## Instructions to follow
Set down exactly the lines below between the line holding "ring tip: (156, 300)" and the line holding "ring pip: (223, 230)", inclusive; no other line belongs in the answer.

'''

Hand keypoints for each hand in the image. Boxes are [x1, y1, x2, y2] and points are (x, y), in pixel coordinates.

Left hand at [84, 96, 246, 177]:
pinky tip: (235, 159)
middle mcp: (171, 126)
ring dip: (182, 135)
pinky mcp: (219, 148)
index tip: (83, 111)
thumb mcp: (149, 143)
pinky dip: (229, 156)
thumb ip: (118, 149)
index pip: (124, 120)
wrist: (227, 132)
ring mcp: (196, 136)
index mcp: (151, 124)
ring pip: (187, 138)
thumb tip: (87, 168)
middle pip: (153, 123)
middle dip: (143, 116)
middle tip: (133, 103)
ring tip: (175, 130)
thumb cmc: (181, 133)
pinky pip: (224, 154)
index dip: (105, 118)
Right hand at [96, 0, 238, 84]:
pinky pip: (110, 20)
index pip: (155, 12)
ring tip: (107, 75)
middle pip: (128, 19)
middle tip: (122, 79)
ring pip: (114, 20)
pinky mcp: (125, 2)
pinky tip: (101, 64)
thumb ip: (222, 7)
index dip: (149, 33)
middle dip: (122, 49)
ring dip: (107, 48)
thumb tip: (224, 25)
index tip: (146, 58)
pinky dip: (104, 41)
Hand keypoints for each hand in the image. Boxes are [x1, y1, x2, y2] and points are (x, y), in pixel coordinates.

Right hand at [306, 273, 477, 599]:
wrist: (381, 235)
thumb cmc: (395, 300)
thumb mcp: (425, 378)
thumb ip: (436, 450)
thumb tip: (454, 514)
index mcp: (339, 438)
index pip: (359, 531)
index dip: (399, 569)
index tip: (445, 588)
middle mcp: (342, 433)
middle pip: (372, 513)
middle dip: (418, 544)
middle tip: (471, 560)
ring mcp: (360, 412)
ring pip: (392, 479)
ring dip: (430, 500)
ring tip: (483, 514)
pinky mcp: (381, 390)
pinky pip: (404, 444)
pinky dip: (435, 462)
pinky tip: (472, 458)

'''
'''

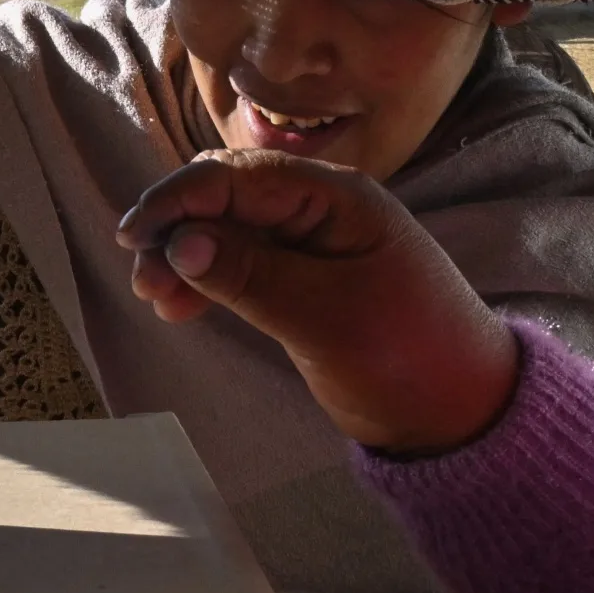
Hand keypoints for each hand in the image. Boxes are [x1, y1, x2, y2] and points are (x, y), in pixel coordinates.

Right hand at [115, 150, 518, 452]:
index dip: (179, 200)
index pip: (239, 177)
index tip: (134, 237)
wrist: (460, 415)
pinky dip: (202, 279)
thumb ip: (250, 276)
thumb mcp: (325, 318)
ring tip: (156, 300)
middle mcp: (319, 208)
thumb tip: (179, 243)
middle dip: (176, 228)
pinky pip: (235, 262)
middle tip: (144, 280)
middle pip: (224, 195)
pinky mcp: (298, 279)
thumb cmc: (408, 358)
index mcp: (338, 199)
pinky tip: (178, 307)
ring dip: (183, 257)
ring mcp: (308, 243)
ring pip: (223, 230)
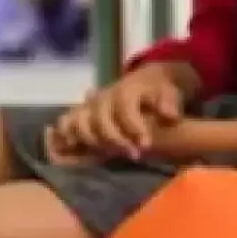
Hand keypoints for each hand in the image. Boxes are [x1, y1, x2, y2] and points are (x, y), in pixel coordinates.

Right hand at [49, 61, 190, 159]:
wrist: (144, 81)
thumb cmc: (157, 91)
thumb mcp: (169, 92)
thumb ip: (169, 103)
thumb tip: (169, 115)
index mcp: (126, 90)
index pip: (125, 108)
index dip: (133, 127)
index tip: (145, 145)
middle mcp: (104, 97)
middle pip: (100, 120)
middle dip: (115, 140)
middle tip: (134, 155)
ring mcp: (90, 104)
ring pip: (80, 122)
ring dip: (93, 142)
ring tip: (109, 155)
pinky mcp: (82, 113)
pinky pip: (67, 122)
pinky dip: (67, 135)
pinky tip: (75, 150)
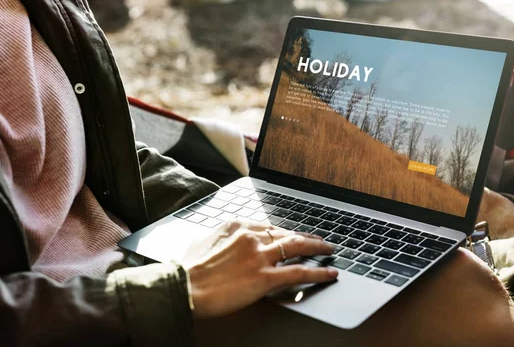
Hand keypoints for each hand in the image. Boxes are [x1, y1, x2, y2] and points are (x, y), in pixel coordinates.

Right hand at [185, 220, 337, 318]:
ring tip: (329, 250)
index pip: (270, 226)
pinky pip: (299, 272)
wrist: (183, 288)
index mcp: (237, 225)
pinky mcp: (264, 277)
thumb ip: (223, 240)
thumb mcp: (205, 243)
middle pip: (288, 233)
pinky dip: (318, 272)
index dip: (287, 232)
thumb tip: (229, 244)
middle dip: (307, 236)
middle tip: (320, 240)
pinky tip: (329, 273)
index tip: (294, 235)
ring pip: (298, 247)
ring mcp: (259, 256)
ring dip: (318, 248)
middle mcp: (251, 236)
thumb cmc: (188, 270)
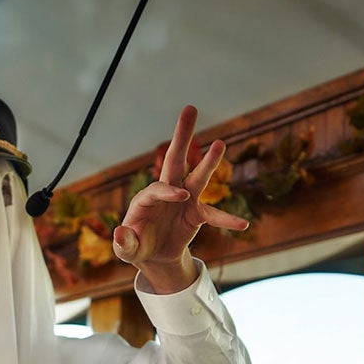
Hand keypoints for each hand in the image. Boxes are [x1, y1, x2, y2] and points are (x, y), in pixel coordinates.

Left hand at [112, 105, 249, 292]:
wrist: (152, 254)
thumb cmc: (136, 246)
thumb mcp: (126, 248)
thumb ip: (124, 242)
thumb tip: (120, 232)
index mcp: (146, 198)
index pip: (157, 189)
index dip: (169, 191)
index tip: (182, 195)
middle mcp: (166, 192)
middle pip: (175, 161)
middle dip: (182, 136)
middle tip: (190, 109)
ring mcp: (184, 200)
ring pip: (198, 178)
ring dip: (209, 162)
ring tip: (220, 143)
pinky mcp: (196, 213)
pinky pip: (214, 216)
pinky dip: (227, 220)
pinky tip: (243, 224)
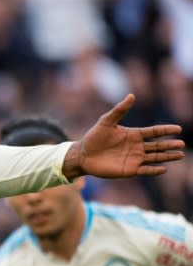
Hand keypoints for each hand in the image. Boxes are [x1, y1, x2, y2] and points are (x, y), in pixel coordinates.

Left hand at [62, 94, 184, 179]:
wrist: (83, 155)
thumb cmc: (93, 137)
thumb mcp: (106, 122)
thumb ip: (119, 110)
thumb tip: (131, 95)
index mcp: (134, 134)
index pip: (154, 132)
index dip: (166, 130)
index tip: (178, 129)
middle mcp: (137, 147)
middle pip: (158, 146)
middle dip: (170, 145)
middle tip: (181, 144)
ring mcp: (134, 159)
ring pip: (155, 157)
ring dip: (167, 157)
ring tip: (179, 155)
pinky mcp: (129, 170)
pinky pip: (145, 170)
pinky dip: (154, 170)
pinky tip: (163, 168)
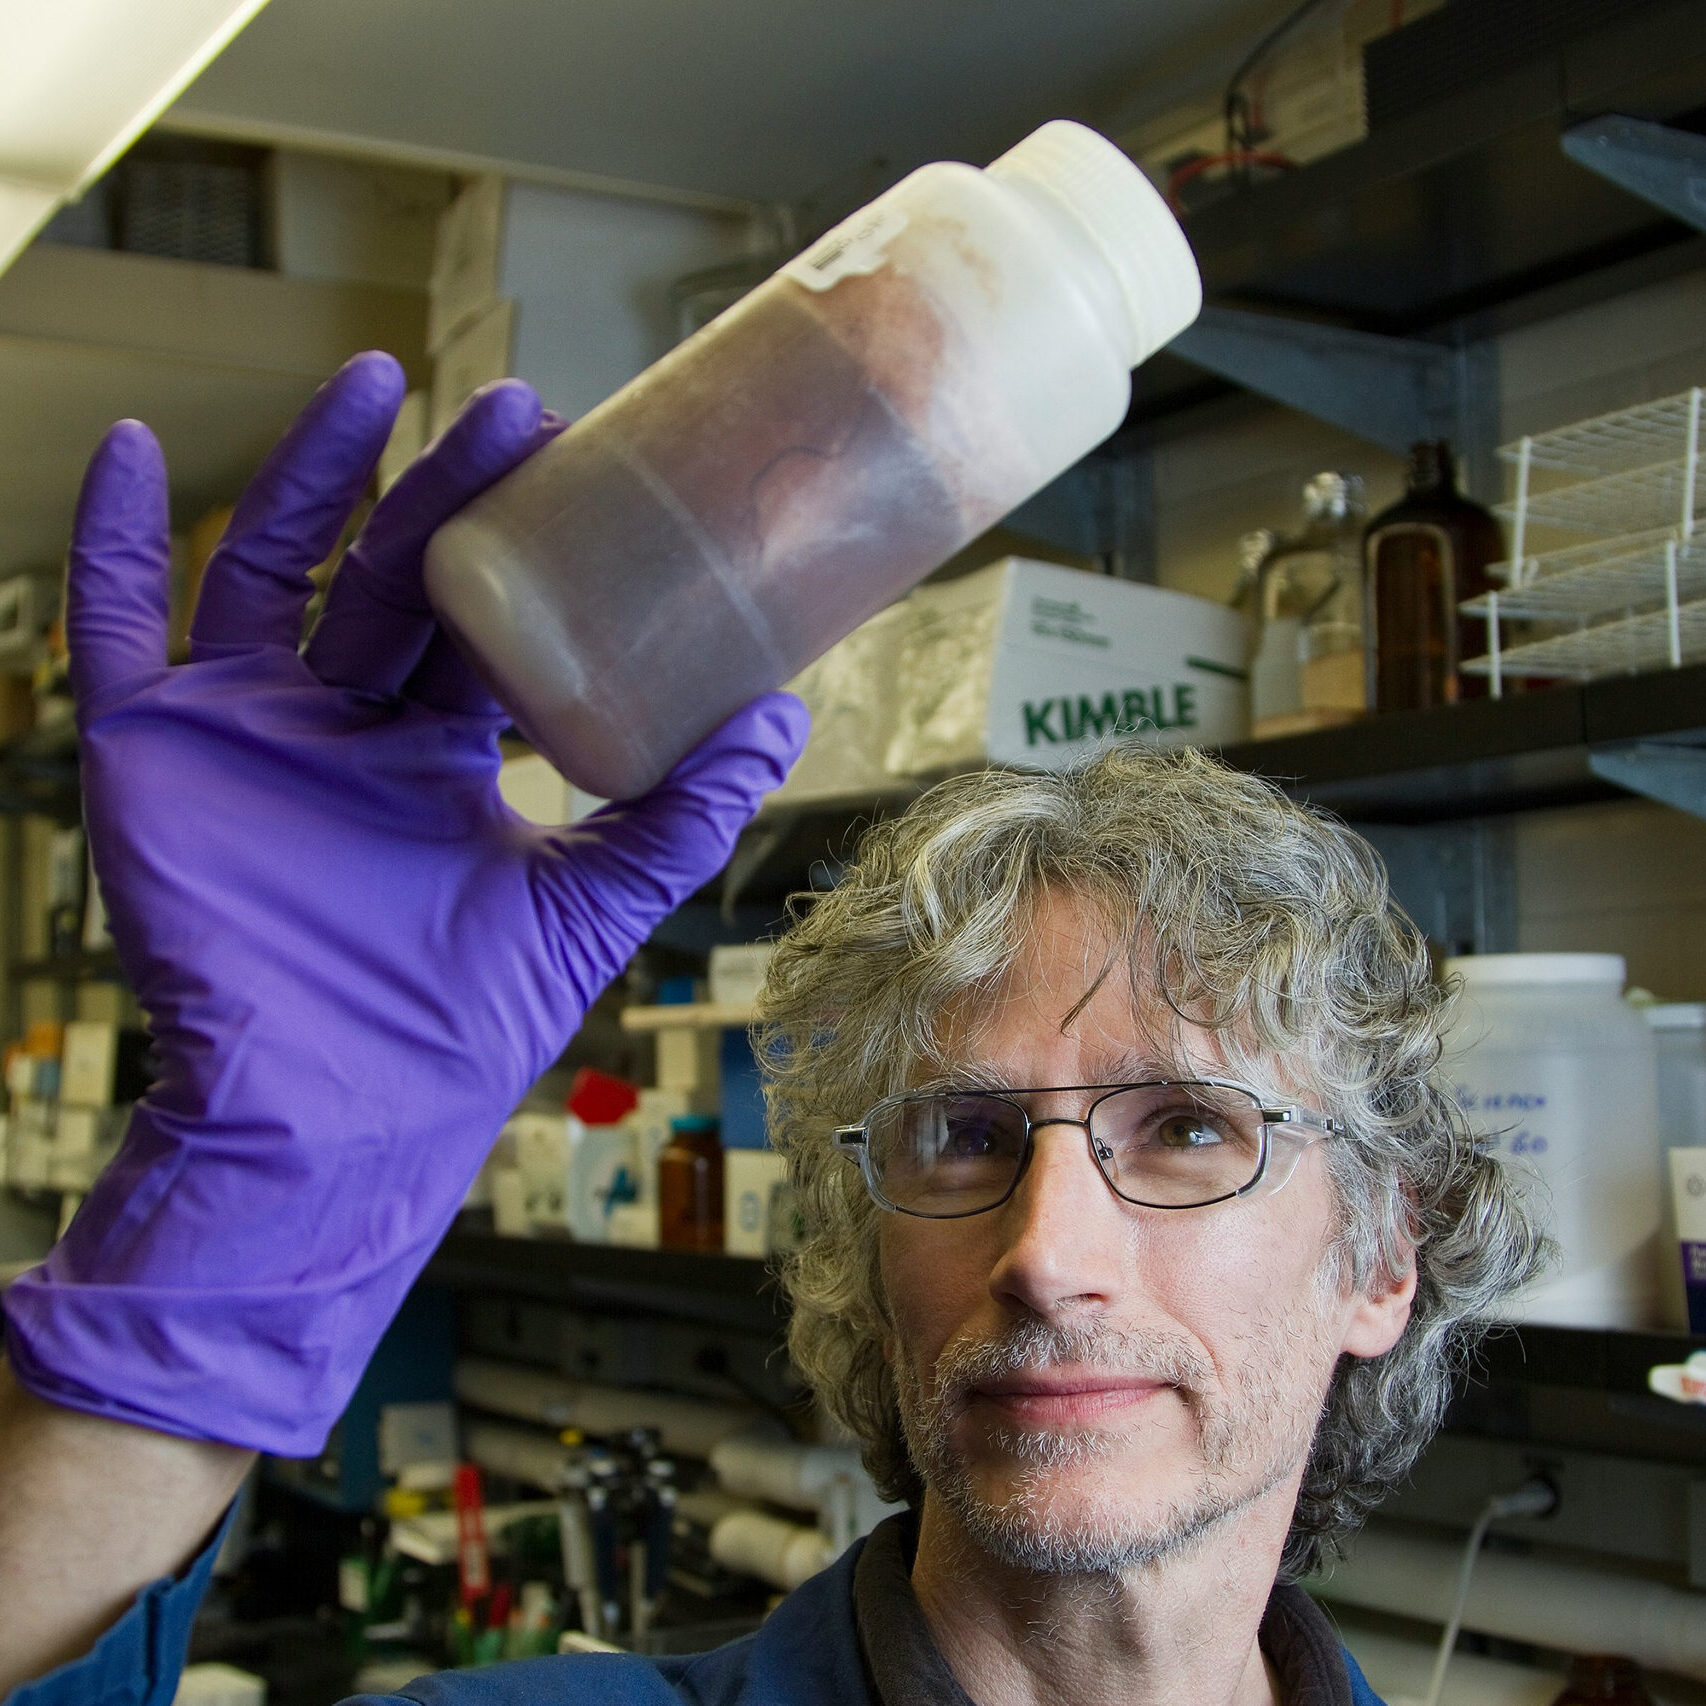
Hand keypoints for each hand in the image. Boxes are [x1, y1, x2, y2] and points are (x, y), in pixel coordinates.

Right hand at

'''

## Output for this exercise
ring tip: (156, 300)
middle mcp: (319, 208)
thumb tip: (179, 243)
middle dip: (176, 228)
pinky pip: (235, 262)
middle tip: (144, 280)
middle pip: (224, 195)
pinky mcp: (298, 279)
thumb cmc: (408, 358)
index mcp: (338, 199)
pinky tip: (178, 307)
ring dip: (183, 257)
ring mcp: (308, 243)
ring pip: (223, 230)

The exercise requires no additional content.